An awful lot of law is being made these days under the heading, "who is the lawyer's client." I am not sure if this is a good or bad thing. I am just here to report on the phenomenon and think a little bit about what it says about the present state of the law of lawyering.

Atomic physics used to be easy. Atoms contained electrons and protons and neutrons, and it was not hard for the physicist to tell which particles were which. The law of lawyering used to be easy, too. It distinguished sharply between lawyers' duties to clients and to nonclients, and it relied on relatively straightforward tests to identify the clients. True, lawyers owed somewhat different duties to different sorts of clients. For example, prosecutors could choose for themselves the ends to be sought in representing the people, while private lawyers were expected to defer to their clients' wishes. And a few sorts of nonclients, such as beneficiaries under a negligently drafted will, were given a right to sue lawyers for malpractice, which other non-clients lacked. Still, even without a score card, it was easy enough for lawyers and judges to tell the clients from the nonclients, and having done so, to know just what duties a lawyer owed to the parties at hand. That was then.
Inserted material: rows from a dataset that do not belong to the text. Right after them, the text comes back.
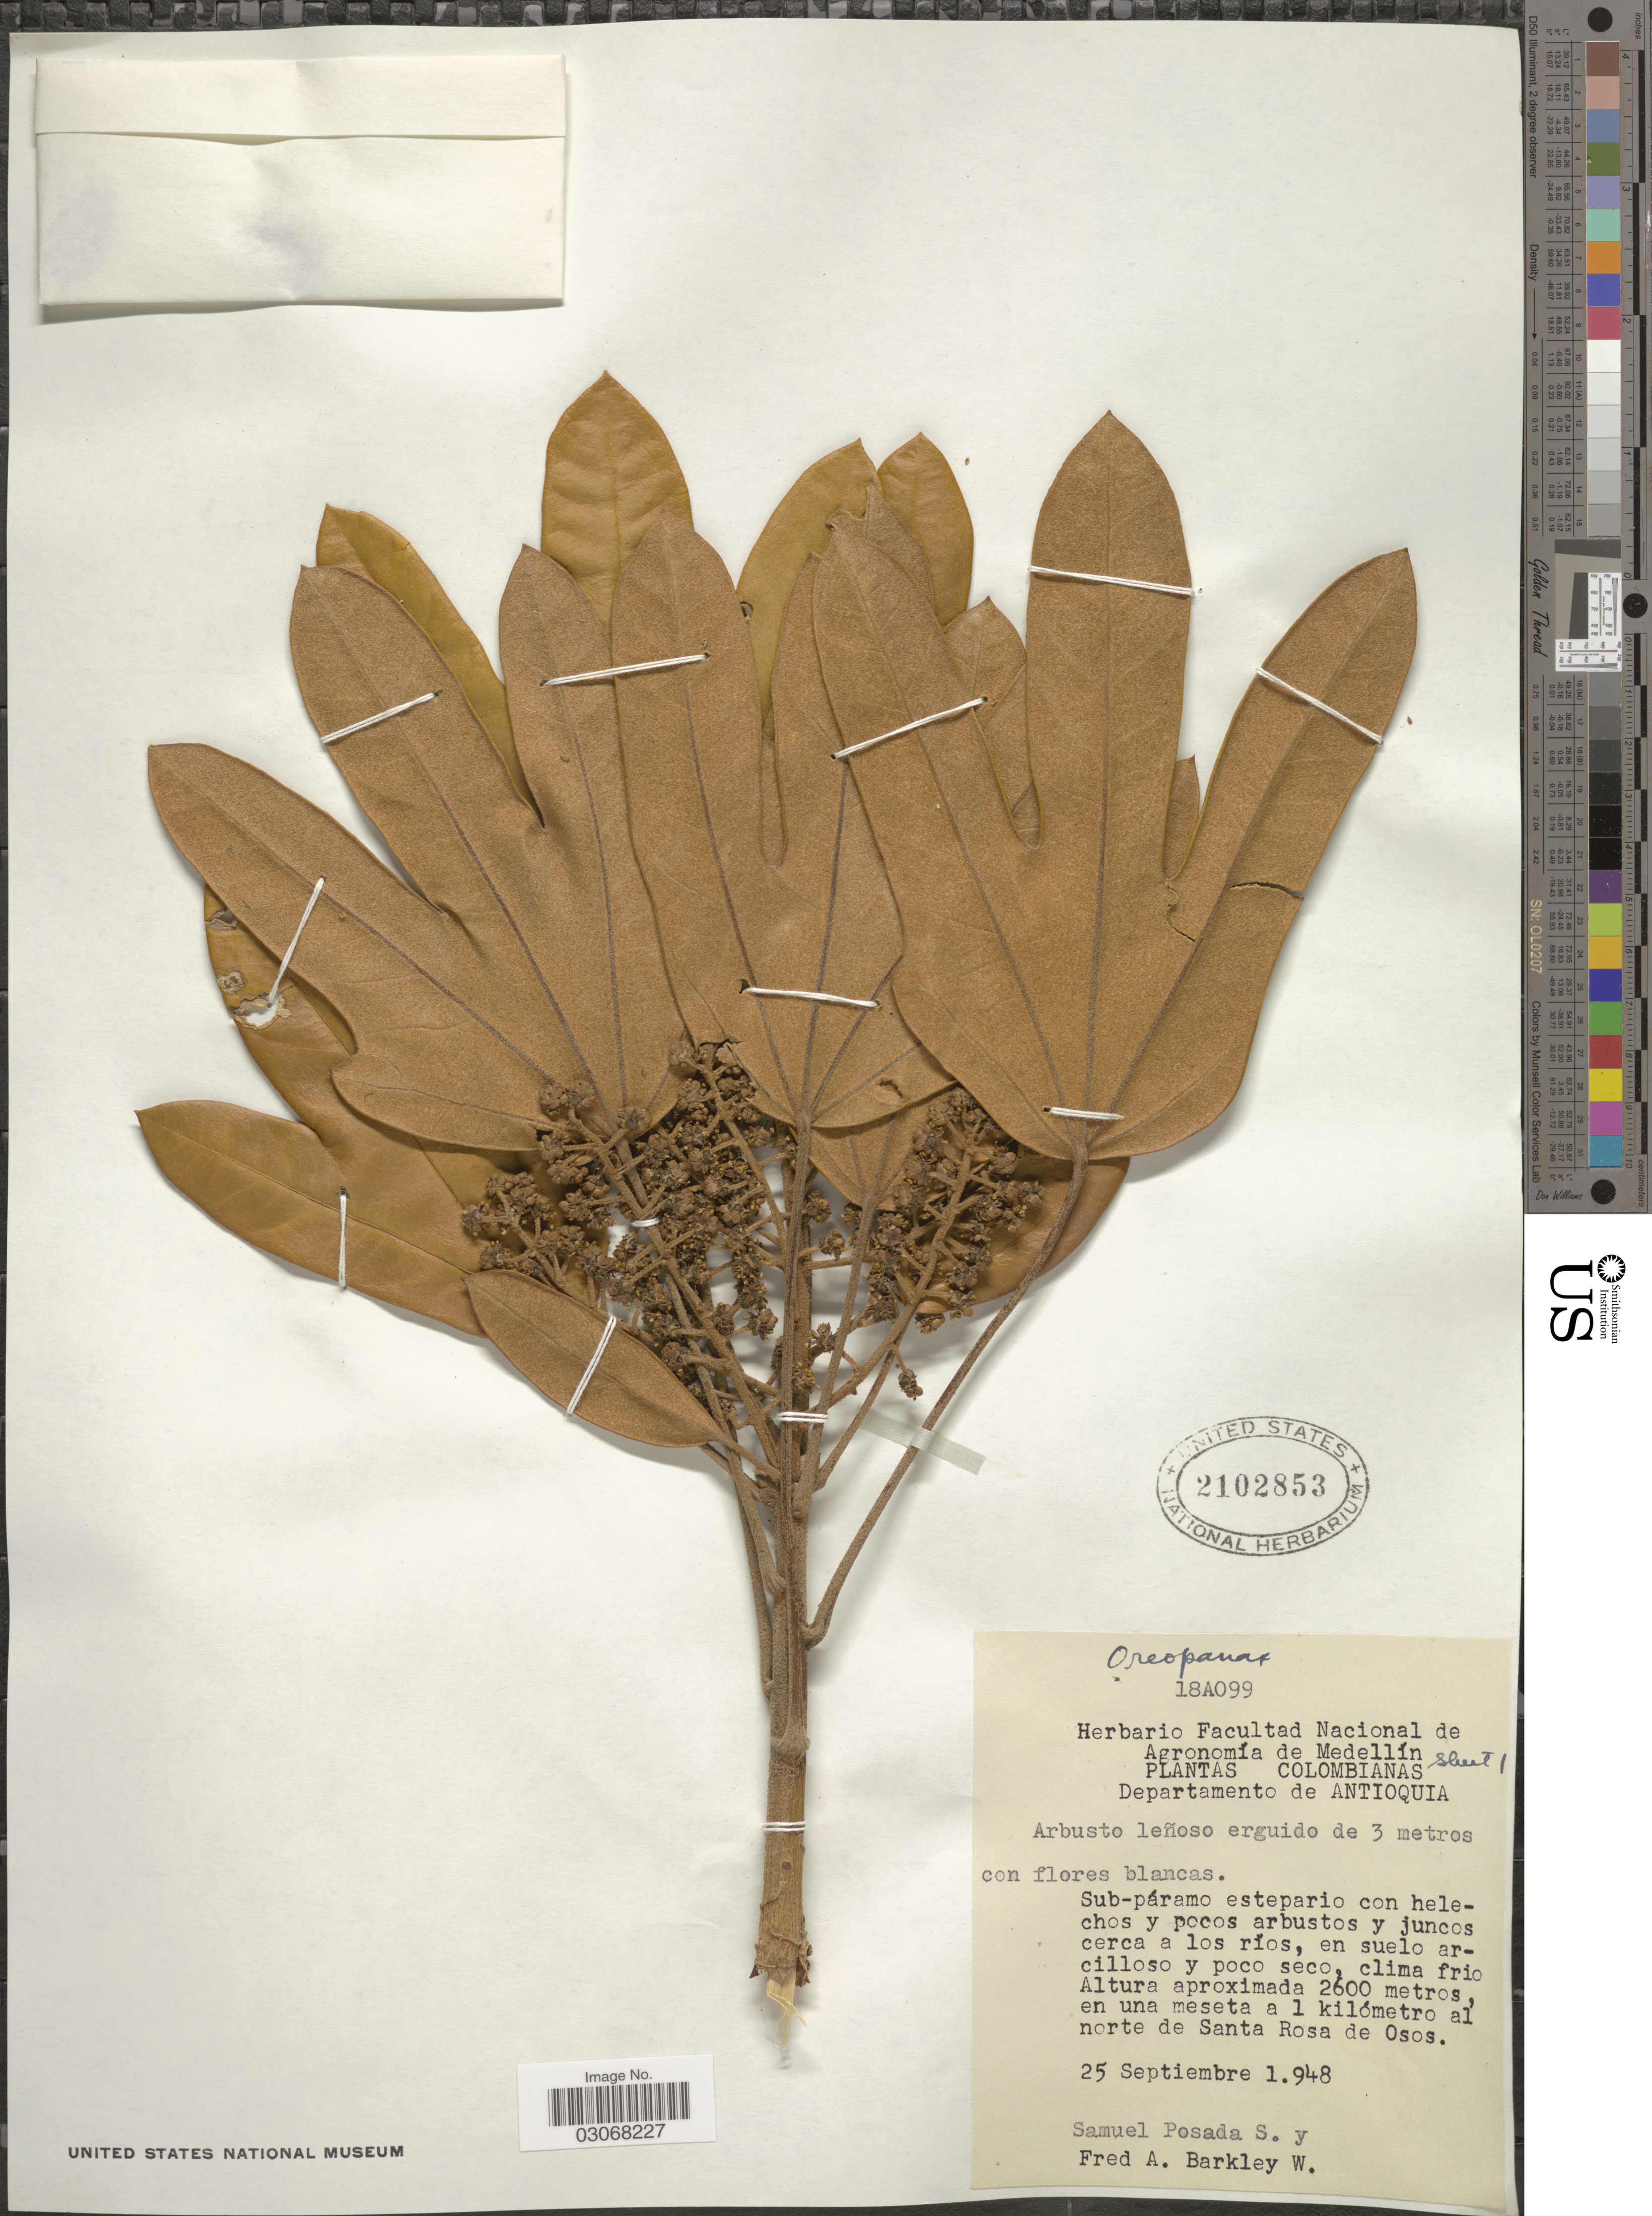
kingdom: Plantae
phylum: Tracheophyta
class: Magnoliopsida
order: Apiales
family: Araliaceae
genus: Oreopanax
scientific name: Oreopanax sp.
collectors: S. Posada & F. Barkley W.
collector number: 18A099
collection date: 1948-09-25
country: Colombia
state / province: Antioquia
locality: Departamento de Antioquia. En una meseta a 1 kilómetro al norte de Santa Rosa de Osos.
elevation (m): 2600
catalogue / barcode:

Nowadays, just as physics has discovered neutrinos and gluons, so the law is recognizing various types of partial clients, that is, parties who enjoy some of the traditional rights of clienthood, but not others. These new legal particles include prospective clients, derivative or quasi-clients, nonclients who nonetheless stand in special confidential relationships with a lawyer, and secondary as opposed to primary clients. These new particles are turning what once seemed like a sharp dichotomy between clients and nonclients into something that looks much more like a continuum, a gradual scale.